### [DATA FOR PROCESSING]
● ● ●
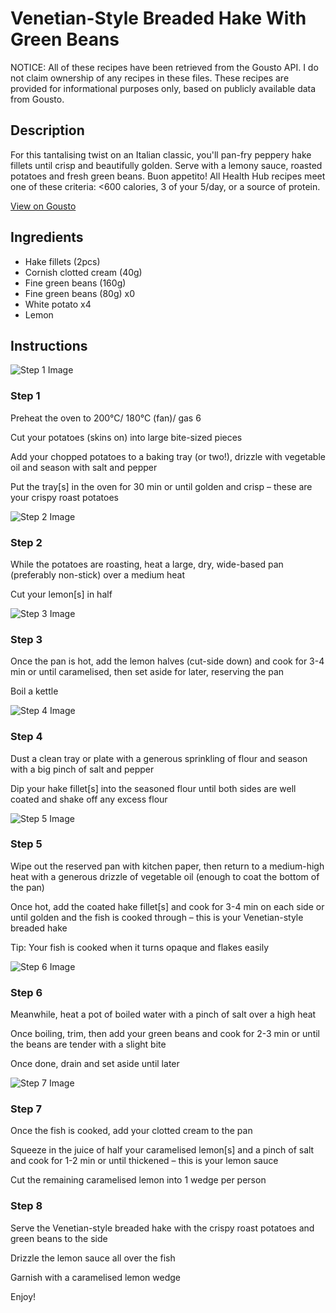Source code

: # Venetian-Style Breaded Hake With Green Beans

NOTICE: All of these recipes have been retrieved from the Gousto API. I do not claim ownership of any recipes in these files. These recipes are provided for informational purposes only, based on publicly available data from Gousto.

## Description

For this tantalising twist on an Italian classic, you'll pan-fry peppery hake fillets until crisp and beautifully golden. Serve with a lemony sauce, roasted potatoes and fresh green beans. Buon appetito! All Health Hub recipes meet one of these criteria: <600 calories, 3 of your 5/day, or a source of protein.

[View on Gousto](https://www.gousto.co.uk/recipes/cookbook/venetian-style-breaded-hake-with-green-beans)

## Ingredients

- Hake fillets (2pcs)
- Cornish clotted cream (40g)
- Fine green beans (160g)
- Fine green beans (80g) x0
- White potato x4
- Lemon

## Instructions

![Step 1 Image](https://production-media.gousto.co.uk/cms/recipe-step-image/Step-1-1698221742316-x200.jpg)

### Step 1

Preheat the oven to 200°C/ 180°C (fan)/ gas 6

Cut your potatoes (skins on) into large bite-sized pieces

Add your chopped potatoes to a baking tray (or two!), drizzle with vegetable oil and season with salt and pepper

Put the tray[s] in the oven for 30 min or until golden and crisp – these are your crispy roast potatoes

![Step 2 Image](https://production-media.gousto.co.uk/cms/recipe-step-image/Step-2-1698221746536-x200.jpg)

### Step 2

While the potatoes are roasting, heat a large, dry, wide-based pan (preferably non-stick) over a medium heat

Cut your lemon[s] in half

![Step 3 Image](https://production-media.gousto.co.uk/cms/recipe-step-image/Step-3-1698221751614-x200.jpg)

### Step 3

Once the pan is hot, add the lemon halves (cut-side down) and cook for 3-4 min or until caramelised, then set aside for later, reserving the pan

Boil a kettle

![Step 4 Image](https://production-media.gousto.co.uk/cms/recipe-step-image/Step-4-1698221759684-x200.jpg)

### Step 4

Dust a clean tray or plate with a generous sprinkling of flour and season with a big pinch of salt and pepper

Dip your hake fillet[s] into the seasoned flour until both sides are well coated and shake off any excess flour

![Step 5 Image](https://production-media.gousto.co.uk/cms/recipe-step-image/Step-5-1698221765115-x200.jpg)

### Step 5

Wipe out the reserved pan with kitchen paper, then return to a medium-high heat with a generous drizzle of vegetable oil (enough to coat the bottom of the pan)

Once hot, add the coated hake fillet[s] and cook for 3-4 min on each side or until golden and the fish is cooked through – this is your Venetian-style breaded hake

Tip: Your fish is cooked when it turns opaque and flakes easily

![Step 6 Image](https://production-media.gousto.co.uk/cms/recipe-step-image/Step-6-1698221769920-x200.jpg)

### Step 6

Meanwhile, heat a pot of boiled water with a pinch of salt over a high heat

Once boiling, trim, then add your green beans and cook for 2-3 min or until the beans are tender with a slight bite

Once done, drain and set aside until later

![Step 7 Image](https://production-media.gousto.co.uk/cms/recipe-step-image/Step-7-1698221775424-x200.jpg)

### Step 7

Once the fish is cooked, add your clotted cream to the pan

Squeeze in the juice of half your caramelised lemon[s] and a pinch of salt and cook for 1-2 min or until thickened – this is your lemon sauce

Cut the remaining caramelised lemon into 1 wedge per person

### Step 8

Serve the Venetian-style breaded hake with the crispy roast potatoes and green beans to the side

Drizzle the lemon sauce all over the fish

Garnish with a caramelised lemon wedge

Enjoy!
● ● ●
### [WORK TO COMPLETE]
Return a copy of each line in the entries that contains "crispy".

### [ANSWER TO THE EXERCISE]
Put the tray[s] in the oven for 30 min or until golden and crisp – these are your crispy roast potatoes
Serve the Venetian-style breaded hake with the crispy roast potatoes and green beans to the side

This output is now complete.